[TEXT PROVIDED]

Drake Was Once R&B's Savior. On 'Scorpion,' He Returns to the Genre He Reinvented

As news that Drake’s Scorpion would be a double album swept around the internet this week, it was quickly followed by a tantalizing rumor – one of the two LPs would be rap, while the other would be entirely R&B. Drake became a star by mixing these forms; now he would devote himself to each individually.

This wasn’t a completely crazy idea: Drake, under duress after being bloodied in a rap-scrap with Pusha-T, would return to his comfort zone. There was also a healthy dose of wishful thinking here from fans with fond memories of Drake’s early years, when he initiated a paradigm shift in R&B. From his 2009 major-label debut, the So Far Gone EP, through 2011’s Take Care, Drake worked heavily in the genre, but in the years since he turned much of his attention elsewhere, exploring other genres and often passing R&B digressions off to guests.

Like many of the rumors swirling before the release of Scorpion, Drake’s R&B album turned out to be largely a myth. Still, there are seven singing-heavy tracks on the second volume of Scorpion, many of which blur into a crawling stew of romantic anguish and missed opportunity; it’s the most R&B that Drake has delivered personally in years. This feels fitting, as R&B is more prominent now than it has been during any other moment in Drake’s career. He’s diving back into a genre that he almost singlehandedly re-tooled and, commercially speaking, helped revive.

[/TEXT PROVIDED]
[RECORDED DATA]

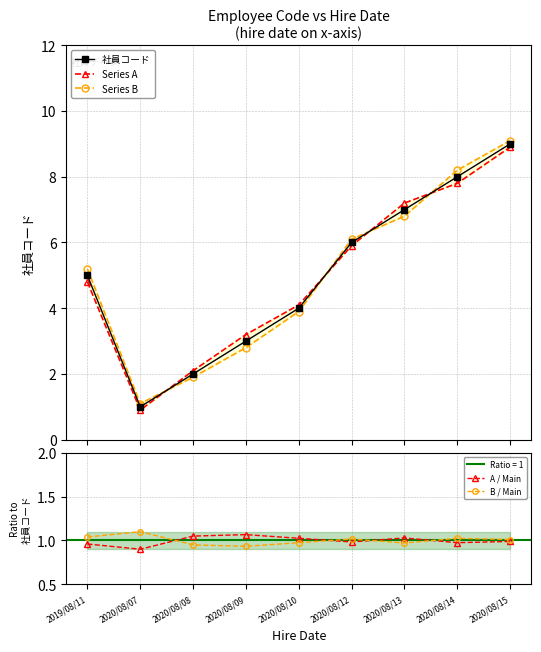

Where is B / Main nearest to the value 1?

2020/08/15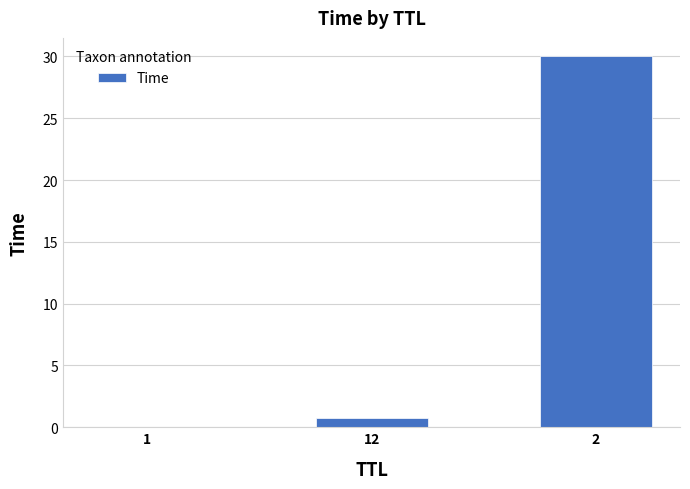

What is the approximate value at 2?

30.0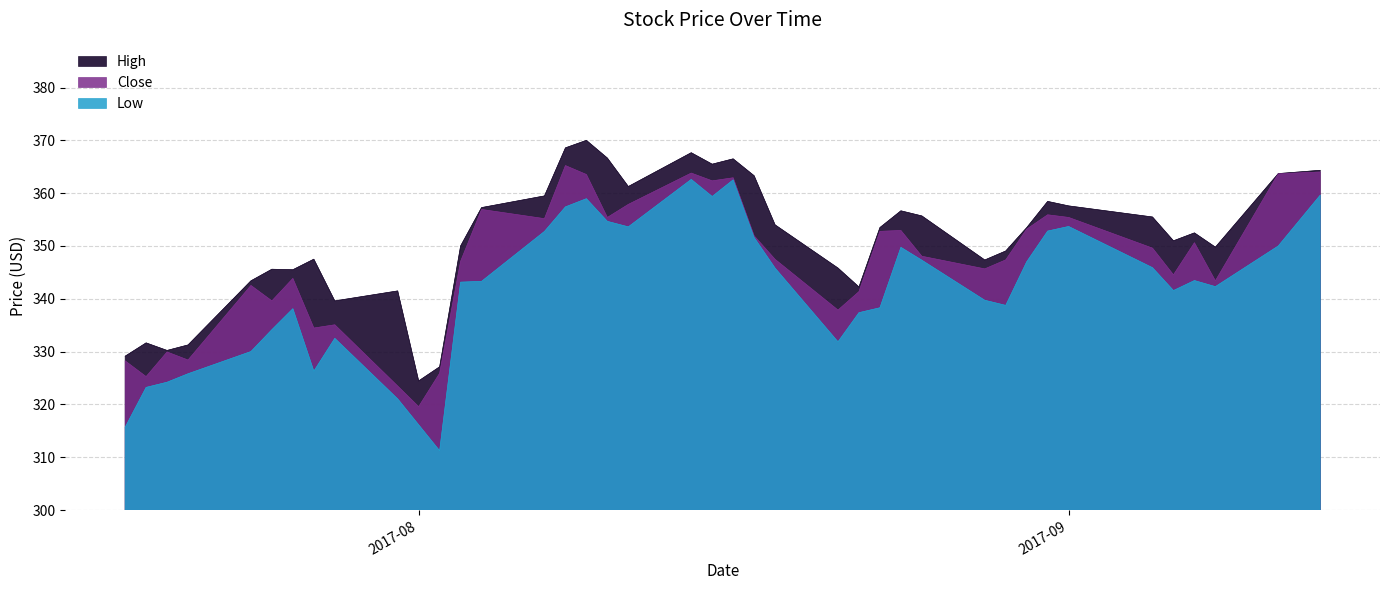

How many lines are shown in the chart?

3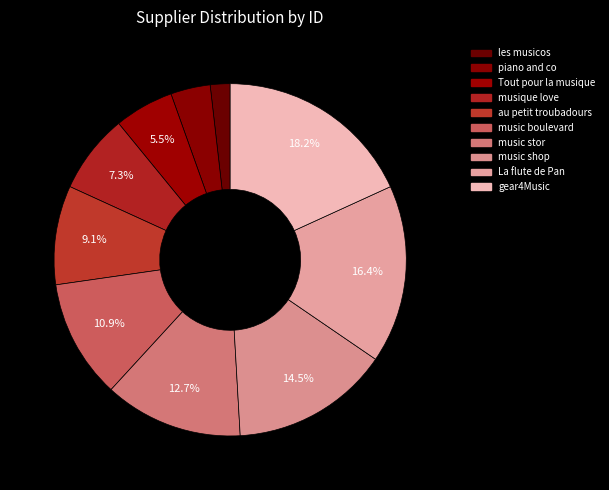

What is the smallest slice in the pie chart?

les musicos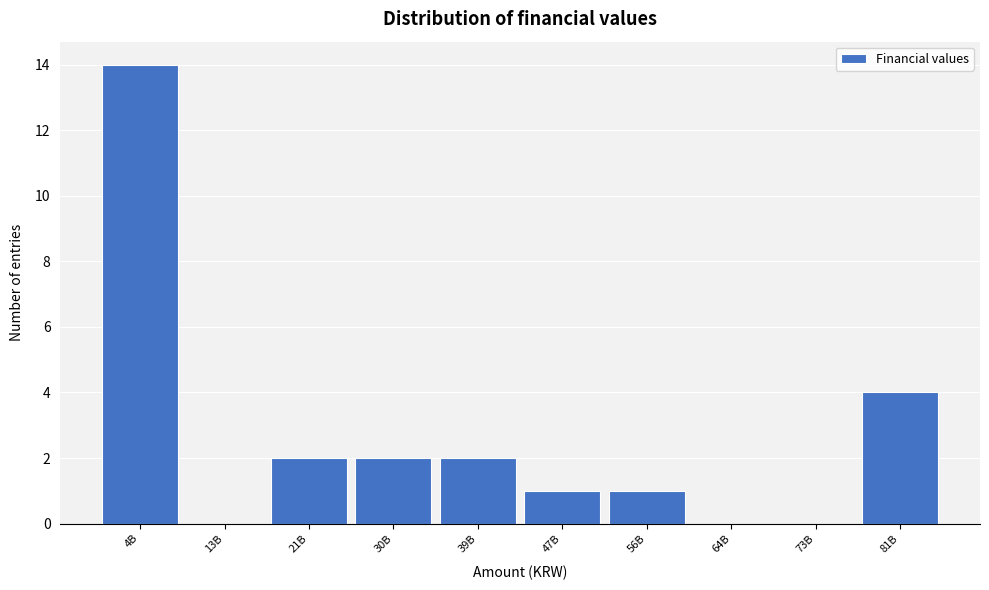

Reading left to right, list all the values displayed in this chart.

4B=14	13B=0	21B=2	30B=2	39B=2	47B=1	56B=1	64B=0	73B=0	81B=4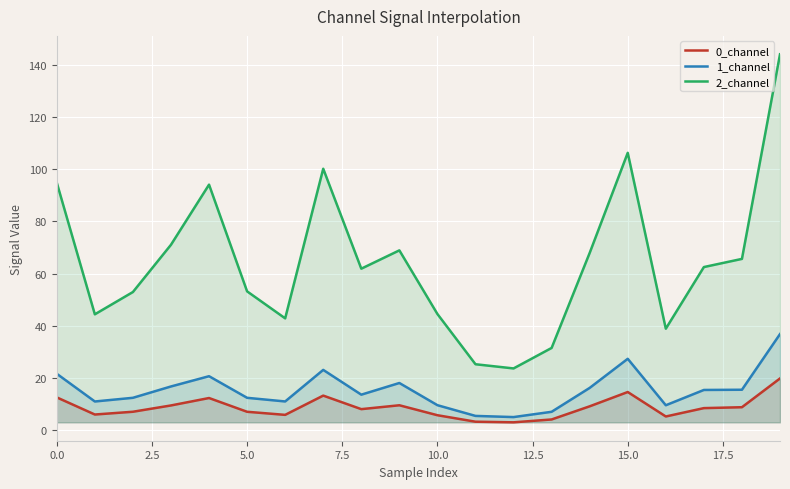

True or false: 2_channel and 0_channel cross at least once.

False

[/RECORDED DATA]

» WHAT TO WORK ON
1. From the article on Drake's Scorpion, extract the stretch from "This wasn’t a" through "off to guests.".
2. According to the article on Drake's Scorpion, what was Drake's 2009 major-label debut?
3. Condense the paragraph of the Scorpion article that begins "This wasn't a completely crazy idea" into a short bulleted list.

» RESULTS BY TASK
1.
This wasn’t a completely crazy idea: Drake, under duress after being bloodied in a rap-scrap with Pusha-T, would return to his comfort zone. There was also a healthy dose of wishful thinking here from fans with fond memories of Drake’s early years, when he initiated a paradigm shift in R&B. From his 2009 major-label debut, the So Far Gone EP, through 2011’s Take Care, Drake worked heavily in the genre, but in the years since he turned much of his attention elsewhere, exploring other genres and often passing R&B digressions off to guests.

2. The So Far Gone EP.

3.
- The idea of an all-R&B album was plausible: after being bloodied in a feud with Pusha-T, Drake might retreat to his comfort zone.
- It also reflected wishful thinking by fans who remembered his early years, when he shifted R&B's paradigm.
- From the 2009 So Far Gone EP through 2011's Take Care, he worked heavily in R&B.
- Since then, he has explored other genres and often handed R&B digressions to guests.